With the Bears, Barton is in an odd position. He gathers information, which he dispenses on his syndicated SportsGarten radio show and bets accordingly, with profit the sole aim for his clients and him. Yet, the native New Yorker also is a lifelong Bears fan, since Jim McMahon, Sweetness and the Fridge.

“I hope they pick an offensive lineman, a tackle with attitude” in the first round, Barton said. “It’s a deep wide receiver draft and I think they can wait on one of them. I want the offensive lineman.”

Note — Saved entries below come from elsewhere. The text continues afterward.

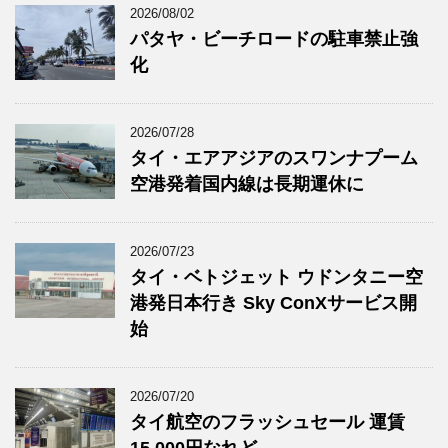
2026/08/02
パタヤ・ビーチロードの駐車禁止強
化
2026/07/28
タイ・エアアジアのスワンナプーム
空港発着国内線は長期運休に
2026/07/23
タイ・ベトジェット ウドンタニー空
港発日本行き Sky ConXサービス開
始
2026/07/20
タイ航空のフラッシュセール 運賃
15,000円なれど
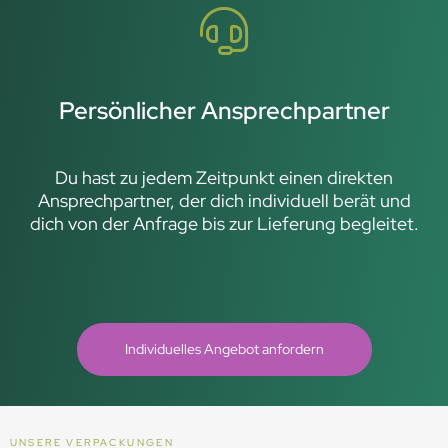
Persönlicher Ansprechpartner
Du hast zu jedem Zeitpunkt einen direkten
Ansprechpartner, der dich individuell berät und
dich von der Anfrage bis zur Lieferung begleitet.
Individuelles Angebot anfordern
UNSERE VERPACKUNGEN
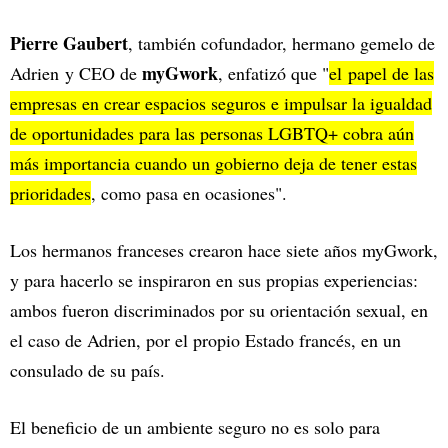
Pierre Gaubert
, también cofundador, hermano gemelo de
myGwork
Adrien y CEO de
, enfatizó que "
el papel de las
empresas en crear espacios seguros e impulsar la igualdad
de oportunidades para las personas LGBTQ+ cobra aún
más importancia cuando un gobierno deja de tener estas
prioridades
, como pasa en ocasiones".
Los hermanos franceses crearon hace siete años myGwork,
y para hacerlo se inspiraron en sus propias experiencias:
ambos fueron discriminados por su orientación sexual, en
el caso de Adrien, por el propio Estado francés, en un
consulado de su país.
El beneficio de un ambiente seguro no es solo para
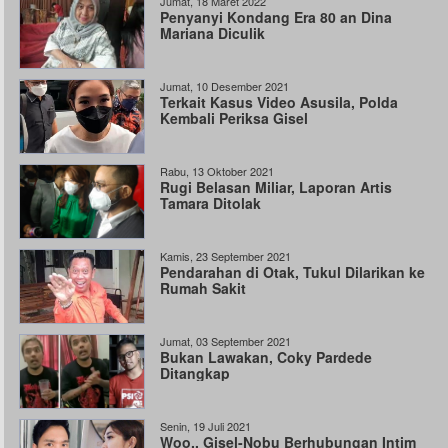
Jumat, 18 Maret 2022
Penyanyi Kondang Era 80 an Dina
Mariana Diculik
Jumat, 10 Desember 2021
Terkait Kasus Video Asusila, Polda
Kembali Periksa Gisel
Rabu, 13 Oktober 2021
Rugi Belasan Miliar, Laporan Artis
Tamara Ditolak
Kamis, 23 September 2021
Pendarahan di Otak, Tukul Dilarikan ke
Rumah Sakit
Jumat, 03 September 2021
Bukan Lawakan, Coky Pardede
Ditangkap
Senin, 19 Juli 2021
Woo.. Gisel-Nobu Berhubungan Intim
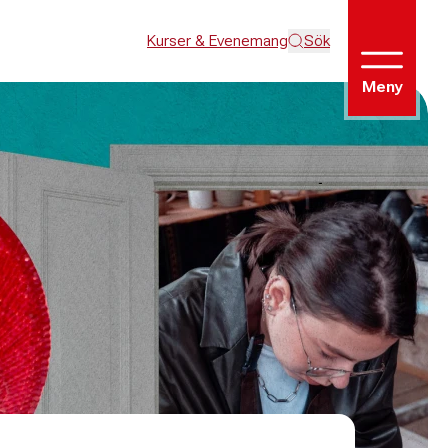
Kurser & Evenemang
Sök
Meny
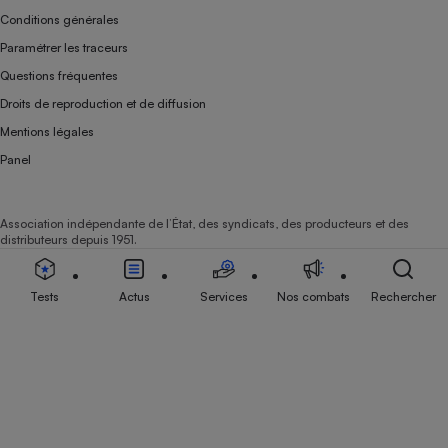
Conditions générales
Paramétrer les traceurs
Questions fréquentes
Droits de reproduction et de diffusion
Mentions légales
Panel
Association indépendante de l’État, des syndicats, des producteurs et des
distributeurs depuis 1951.
Tests
Actus
Services
Nos combats
Rechercher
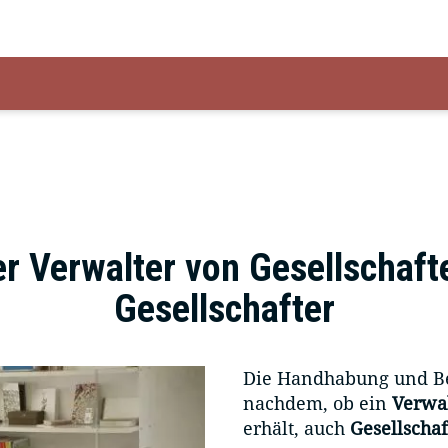
er Verwalter von Gesellschaft
Gesellschafter
Die Handhabung und B
nachdem, ob ein
Verwal
erhält, auch
Gesellschaf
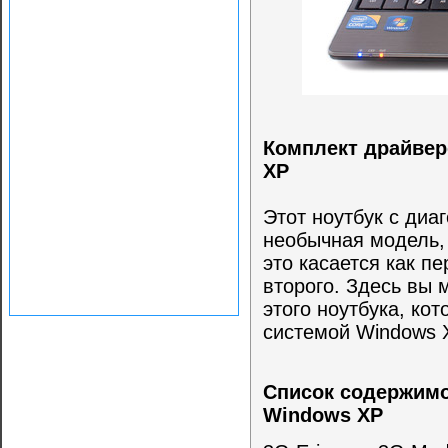
Комплект драйвер
XP
Этот ноутбук с диа
необычная модель, 
это касается как пе
второго. Здесь вы 
этого ноутбука, ко
системой Windows 
Список содержимог
Windows XP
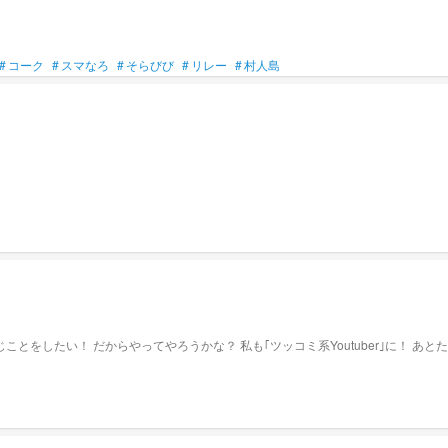
#
コーク
#
スマなろ
#
そらびび
#
リレー
#
村人島
とをしたい！ だからやってやろうかな？ 私も｢ツッコミ系Youtuber｣に！ あ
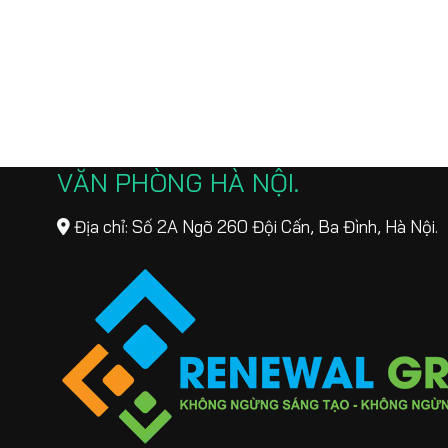
VĂN PHÒNG HÀ NỘI
Địa chỉ: Số 2A Ngõ 260 Đội Cấn, Ba Đình, Hà Nội.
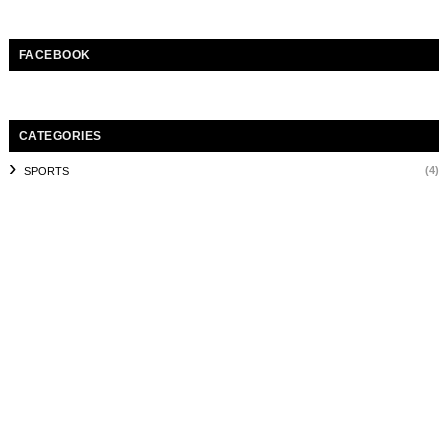
FACEBOOK
CATEGORIES
(4)
SPORTS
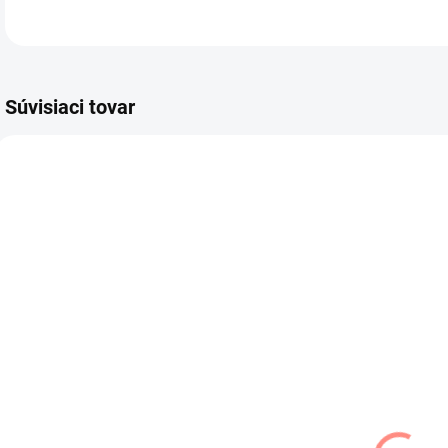
Súvisiaci tovar
SKLADOM
SKLADOM
(3 KS)
(1 KS)
AJS čiapka
AJS čiapka
prechodná
prechodná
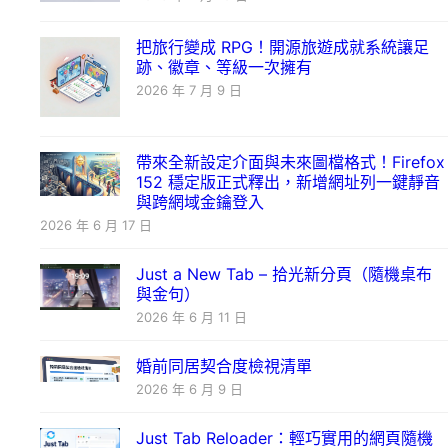
把旅行變成 RPG！開源旅遊成就系統讓足
跡、徽章、等級一次擁有
2026 年 7 月 9 日
帶來全新設定介面與未來圖檔格式！Firefox
152 穩定版正式釋出，新增網址列一鍵靜音
與跨網域金鑰登入
2026 年 6 月 17 日
Just a New Tab – 拾光新分頁（隨機桌布
與金句）
2026 年 6 月 11 日
婚前同居契合度檢視清單
2026 年 6 月 9 日
Just Tab Reloader：輕巧實用的網頁隨機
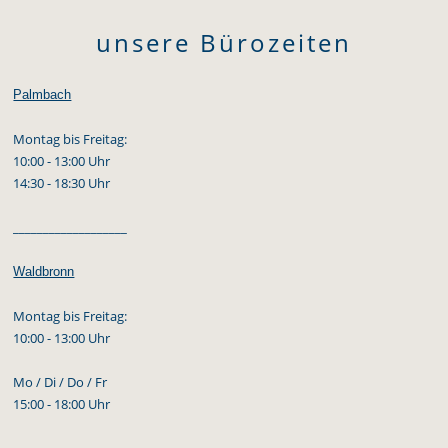
unsere Bürozeiten
Palmbach
Montag bis Freitag:
10:00 - 13:00 Uhr
14:30 - 18:30 Uhr
___________________
Waldbronn
Montag bis Freitag:
10:00 - 13:00 Uhr
Mo / Di / Do / Fr
15:00 - 18:00 Uhr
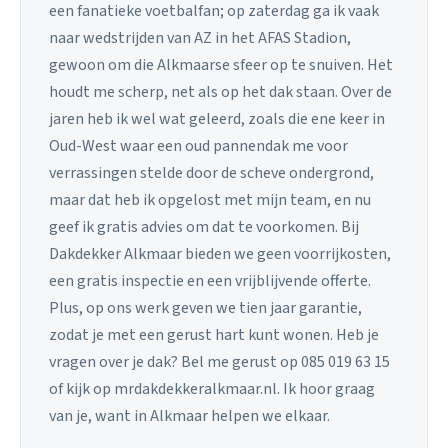
een fanatieke voetbalfan; op zaterdag ga ik vaak
naar wedstrijden van AZ in het AFAS Stadion,
gewoon om die Alkmaarse sfeer op te snuiven. Het
houdt me scherp, net als op het dak staan. Over de
jaren heb ik wel wat geleerd, zoals die ene keer in
Oud-West waar een oud pannendak me voor
verrassingen stelde door de scheve ondergrond,
maar dat heb ik opgelost met mijn team, en nu
geef ik gratis advies om dat te voorkomen. Bij
Dakdekker Alkmaar bieden we geen voorrijkosten,
een gratis inspectie en een vrijblijvende offerte.
Plus, op ons werk geven we tien jaar garantie,
zodat je met een gerust hart kunt wonen. Heb je
vragen over je dak? Bel me gerust op 085 019 63 15
of kijk op mrdakdekkeralkmaar.nl. Ik hoor graag
van je, want in Alkmaar helpen we elkaar.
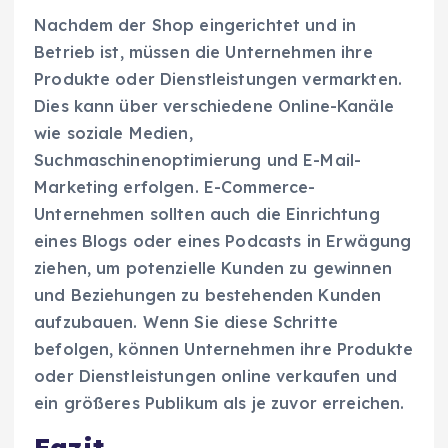
Nachdem der Shop eingerichtet und in
Betrieb ist, müssen die Unternehmen ihre
Produkte oder Dienstleistungen vermarkten.
Dies kann über verschiedene Online-Kanäle
wie soziale Medien,
Suchmaschinenoptimierung und E-Mail-
Marketing erfolgen. E-Commerce-
Unternehmen sollten auch die Einrichtung
eines Blogs oder eines Podcasts in Erwägung
ziehen, um potenzielle Kunden zu gewinnen
und Beziehungen zu bestehenden Kunden
aufzubauen. Wenn Sie diese Schritte
befolgen, können Unternehmen ihre Produkte
oder Dienstleistungen online verkaufen und
ein größeres Publikum als je zuvor erreichen.
Fazit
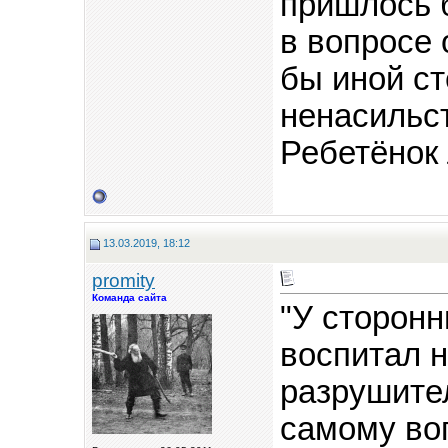
пришлось б
в вопросе
бы иной с
ненасильс
Ребетёнок 
13.03.2019, 18:12
promity
Команда сайта
"У сторон
воспитал 
разрушител
самому воп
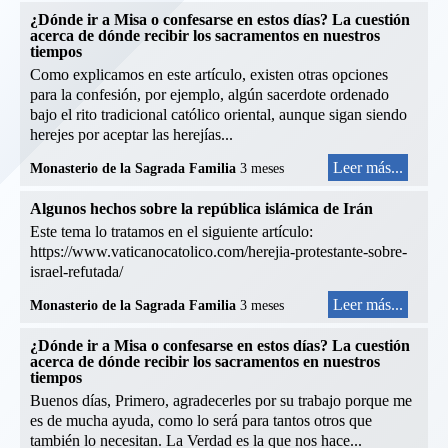
¿Dónde ir a Misa o confesarse en estos días? La cuestión
acerca de dónde recibir los sacramentos en nuestros
tiempos
Como explicamos en este artículo, existen otras opciones
para la confesión, por ejemplo, algún sacerdote ordenado
bajo el rito tradicional católico oriental, aunque sigan siendo
herejes por aceptar las herejías...
Leer más...
Monasterio de la Sagrada Familia
3 meses
Algunos hechos sobre la república islámica de Irán
Este tema lo tratamos en el siguiente artículo:
https://www.vaticanocatolico.com/herejia-protestante-sobre-
israel-refutada/
Leer más...
Monasterio de la Sagrada Familia
3 meses
¿Dónde ir a Misa o confesarse en estos días? La cuestión
acerca de dónde recibir los sacramentos en nuestros
tiempos
Buenos días, Primero, agradecerles por su trabajo porque me
es de mucha ayuda, como lo será para tantos otros que
también lo necesitan. La Verdad es la que nos hace...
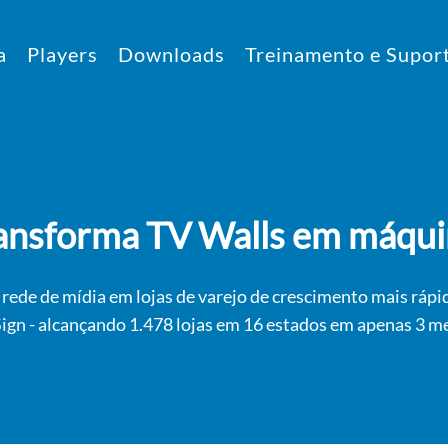
a
Players
Downloads
Treinamento e Supor
ransforma TV Walls em máquin
rede de mídia em lojas de varejo de crescimento mais rápid
gn - alcançando 1.478 lojas em 16 estados em apenas 3 m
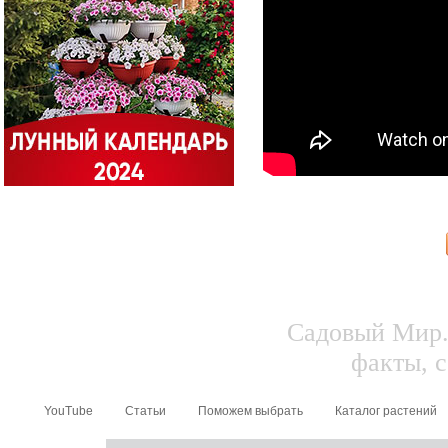
Садовый Мир.
факты, с
YouTube
Статьи
Поможем выбрать
Каталог растений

Barton bet Over ½ on running backs taken in the first round, so anyone who thinks one will be selected should follow suit. He’s confident both Najee Harris of Alabama and Travis Etienne of Clemson will be among the first 32 picks.

For first-round quarterbacks, William Hill has set 5½ as the number, Over at +350, Under -430. There’s Lawrence first, then — in no order, Barton said — Trey Lance (North Dakota State), Justin Fields (Ohio State), Mac Jones (Alabama) and Zach Wilson (BYU).

Barton is on Over, for another favored wager, as he predicts either Mills or Trask going in the first round.

CONNECTING DOTS

The intriguing figure of the draft might be the Gators’ 6-6, 240-pound Pitts, whom Conner Streeter, the alias of a professional offshore bettor and former collegiate football player, calls “a freak athlete.”

In pondering why the 49ers moved up nine spots, to No. 3 overall, Streeter said this draft is not comprised of three generational quarterbacks. To guarantee getting one might justify dealing two future first-round picks and a third-rounder.

“That’s insane,” Streeter said, “unless you think you have identified a once-in-a-lifetime talent.”

Perhaps 49ers coach Kyle Shanahan does seek the draft’s third-best quarterback. But Streeter said maybe that generational figure is Pitts, who would pair with standout tight end George Kittle.

That could mirror the Patriots’ effective Rob Gronkowski-Aaron Hernandez scheme from 2010-12. Those Patriots won 39 of 48 regular-season games, but losing their lone Super Bowl.

With receivers Deebo Samuel and Brandon Aiyuk, Streeter envisions a dynamic double-team-proof receiving corps. Several outlets have Pitts going fourth to Atlanta, so Under 5½ on him presents another keen wager.

“Ridiculous talent,” Streeter said. “Maybe the Niners have positioned themselves to do something nobody would expect. Which, when you connect the dots, would be Pitts.”